Można się z tym nie zgadzać, ale nieśmiertelność nie jest teraz naszym problemem, ponieważ nie jest możliwa (jeszcze). Musimy raczej zastanowić się nad naszym skończonym, stosunkowo krótkim czasem. Wydaje nam się, że mamy przybliżone pojęcie o tym, ile czasu nam zostało. W moim przypadku na przykład tabele aktuarialne dla białego mężczyzny mieszkającego w stanie Nowy Jork mówią mi, że średnia długość życia wynosi 79 lat. Mam teraz 58 lat, więc zostało mi jeszcze około 21 lat. Nie jest to dużo, ale na pewno wystarczy. Ale wystarczy na co dokładnie? Na spędzanie czasu na Twitterze i Facebooku, na kłótnie z obcymi ludźmi, którzy w większości nie wydają się zainteresowani nauczeniem się czegokolwiek? Myślę, że nie.

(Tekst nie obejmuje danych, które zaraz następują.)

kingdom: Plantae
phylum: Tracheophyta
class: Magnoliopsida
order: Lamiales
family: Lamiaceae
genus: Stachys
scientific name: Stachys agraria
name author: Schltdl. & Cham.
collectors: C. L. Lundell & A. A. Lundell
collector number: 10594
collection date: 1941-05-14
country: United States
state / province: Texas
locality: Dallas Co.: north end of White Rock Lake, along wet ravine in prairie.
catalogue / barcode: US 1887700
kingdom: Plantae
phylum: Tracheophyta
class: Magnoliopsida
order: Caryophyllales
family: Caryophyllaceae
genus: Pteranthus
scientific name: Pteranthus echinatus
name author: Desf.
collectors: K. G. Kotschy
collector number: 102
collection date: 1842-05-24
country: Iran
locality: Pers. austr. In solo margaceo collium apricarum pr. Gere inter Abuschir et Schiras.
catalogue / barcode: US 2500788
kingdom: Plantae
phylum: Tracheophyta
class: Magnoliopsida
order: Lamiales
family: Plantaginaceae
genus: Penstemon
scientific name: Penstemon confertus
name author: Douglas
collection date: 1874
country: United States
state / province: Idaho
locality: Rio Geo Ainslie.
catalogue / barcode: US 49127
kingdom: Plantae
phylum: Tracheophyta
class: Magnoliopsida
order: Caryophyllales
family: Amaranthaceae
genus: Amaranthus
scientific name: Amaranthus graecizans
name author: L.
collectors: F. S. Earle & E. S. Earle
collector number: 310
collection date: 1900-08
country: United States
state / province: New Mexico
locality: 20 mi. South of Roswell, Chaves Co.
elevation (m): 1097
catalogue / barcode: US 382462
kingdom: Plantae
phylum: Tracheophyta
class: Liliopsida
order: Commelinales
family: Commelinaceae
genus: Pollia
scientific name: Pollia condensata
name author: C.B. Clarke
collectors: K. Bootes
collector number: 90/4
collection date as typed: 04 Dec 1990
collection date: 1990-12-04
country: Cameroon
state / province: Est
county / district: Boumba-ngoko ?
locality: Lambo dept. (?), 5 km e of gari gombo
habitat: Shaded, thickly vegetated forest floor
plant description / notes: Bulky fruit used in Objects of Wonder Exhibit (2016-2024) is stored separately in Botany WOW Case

Co więcej, przewidywania, o których właśnie wspomniałem, to tylko statystyka. Tak naprawdę nie wiem, ile jeszcze będę żył. Może to być znacznie więcej niż 21 lat, bo przecież moja babcia zmarła w wieku 96 lat. Ale może też być znacznie krócej, na przykład dlatego, że samolot, w którym to piszę – obecnie lecący nad Oceanem Atlantyckim z Paryża do Nowego Jorku – może spaść do zimnych wód i to byłby mój koniec (na szczęście skoro skończyłem ten esej, udało się bezpiecznie dokończyć podróż!).

Oczywiście, ktoś może zaprotestować, uznać, że jest zbyt wcześnie, abym myślał o śmierci, że mam jeszcze wiele rzeczy do zrobienia! Jednak Seneka przypomina nam, że nie ma określonej liczby dni, na które możemy liczyć: „Z pewnością zdajesz sobie sprawę, że umieranie jest również jednym z życiowych obowiązków. Nie porzucasz żadnego obowiązku, bo nie ma określonej liczby, którą jesteś zobowiązany wypełnić”.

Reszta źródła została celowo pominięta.